Plain-text sources of documents:
****

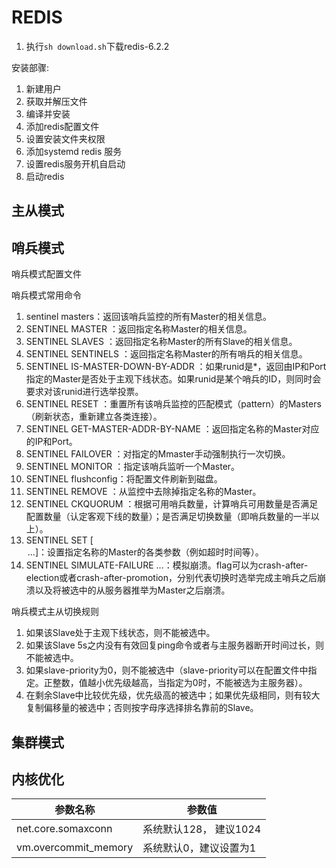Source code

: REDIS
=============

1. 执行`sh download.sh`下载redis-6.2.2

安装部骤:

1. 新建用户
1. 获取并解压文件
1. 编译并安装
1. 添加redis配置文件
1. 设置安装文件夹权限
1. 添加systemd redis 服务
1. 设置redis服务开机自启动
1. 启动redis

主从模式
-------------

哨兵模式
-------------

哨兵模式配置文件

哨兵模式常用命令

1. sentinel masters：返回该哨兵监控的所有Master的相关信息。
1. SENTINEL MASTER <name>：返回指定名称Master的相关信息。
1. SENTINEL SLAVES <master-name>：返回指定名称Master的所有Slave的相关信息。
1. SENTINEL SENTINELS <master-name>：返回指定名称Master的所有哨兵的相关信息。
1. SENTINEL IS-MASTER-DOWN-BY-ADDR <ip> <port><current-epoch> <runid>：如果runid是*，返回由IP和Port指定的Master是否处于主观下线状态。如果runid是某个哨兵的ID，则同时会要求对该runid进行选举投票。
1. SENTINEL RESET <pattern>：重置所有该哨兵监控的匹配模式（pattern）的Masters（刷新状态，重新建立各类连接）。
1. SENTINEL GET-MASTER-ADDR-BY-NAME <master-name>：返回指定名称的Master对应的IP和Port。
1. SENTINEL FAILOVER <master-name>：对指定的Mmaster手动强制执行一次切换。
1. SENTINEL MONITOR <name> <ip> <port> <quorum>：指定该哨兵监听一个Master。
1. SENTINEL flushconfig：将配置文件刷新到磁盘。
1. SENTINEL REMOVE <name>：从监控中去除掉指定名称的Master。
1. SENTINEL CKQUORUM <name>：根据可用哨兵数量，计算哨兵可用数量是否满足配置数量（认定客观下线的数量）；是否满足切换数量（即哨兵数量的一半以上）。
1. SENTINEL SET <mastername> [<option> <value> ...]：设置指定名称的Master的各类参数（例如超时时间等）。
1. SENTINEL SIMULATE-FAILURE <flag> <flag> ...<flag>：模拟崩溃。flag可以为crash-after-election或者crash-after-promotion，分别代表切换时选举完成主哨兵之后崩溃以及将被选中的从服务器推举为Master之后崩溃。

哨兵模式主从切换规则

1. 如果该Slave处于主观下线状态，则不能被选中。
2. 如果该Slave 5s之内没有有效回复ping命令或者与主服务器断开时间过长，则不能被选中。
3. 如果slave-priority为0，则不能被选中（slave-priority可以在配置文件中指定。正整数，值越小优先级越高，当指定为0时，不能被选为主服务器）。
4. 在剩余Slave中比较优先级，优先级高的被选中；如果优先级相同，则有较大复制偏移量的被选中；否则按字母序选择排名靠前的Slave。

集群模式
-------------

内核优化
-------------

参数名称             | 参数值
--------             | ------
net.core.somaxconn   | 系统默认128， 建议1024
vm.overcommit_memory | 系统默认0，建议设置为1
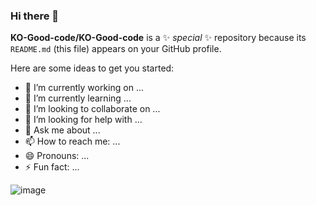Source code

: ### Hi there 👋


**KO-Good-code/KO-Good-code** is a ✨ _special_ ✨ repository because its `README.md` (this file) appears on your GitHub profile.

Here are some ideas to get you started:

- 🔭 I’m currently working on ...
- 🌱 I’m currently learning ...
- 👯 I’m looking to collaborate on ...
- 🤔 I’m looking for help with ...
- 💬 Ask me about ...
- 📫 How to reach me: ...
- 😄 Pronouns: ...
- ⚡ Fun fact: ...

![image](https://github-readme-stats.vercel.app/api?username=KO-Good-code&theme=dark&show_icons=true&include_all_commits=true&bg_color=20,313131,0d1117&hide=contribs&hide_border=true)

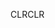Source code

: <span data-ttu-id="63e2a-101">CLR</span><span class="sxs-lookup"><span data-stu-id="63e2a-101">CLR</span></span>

****

(TASK GOAL)
Change "repository" to "project" in the lines from the one with "your GitHub profile." through the one with "- ⚡ Fun fact: ...", and return only those lines.

(ANSWER TO THE EXERCISE)
**KO-Good-code/KO-Good-code** is a ✨ _special_ ✨ project because its `README.md` (this file) appears on your GitHub profile.

Here are some ideas to get you started:

- 🔭 I’m currently working on ...
- 🌱 I’m currently learning ...
- 👯 I’m looking to collaborate on ...
- 🤔 I’m looking for help with ...
- 💬 Ask me about ...
- 📫 How to reach me: ...
- 😄 Pronouns: ...
- ⚡ Fun fact: ...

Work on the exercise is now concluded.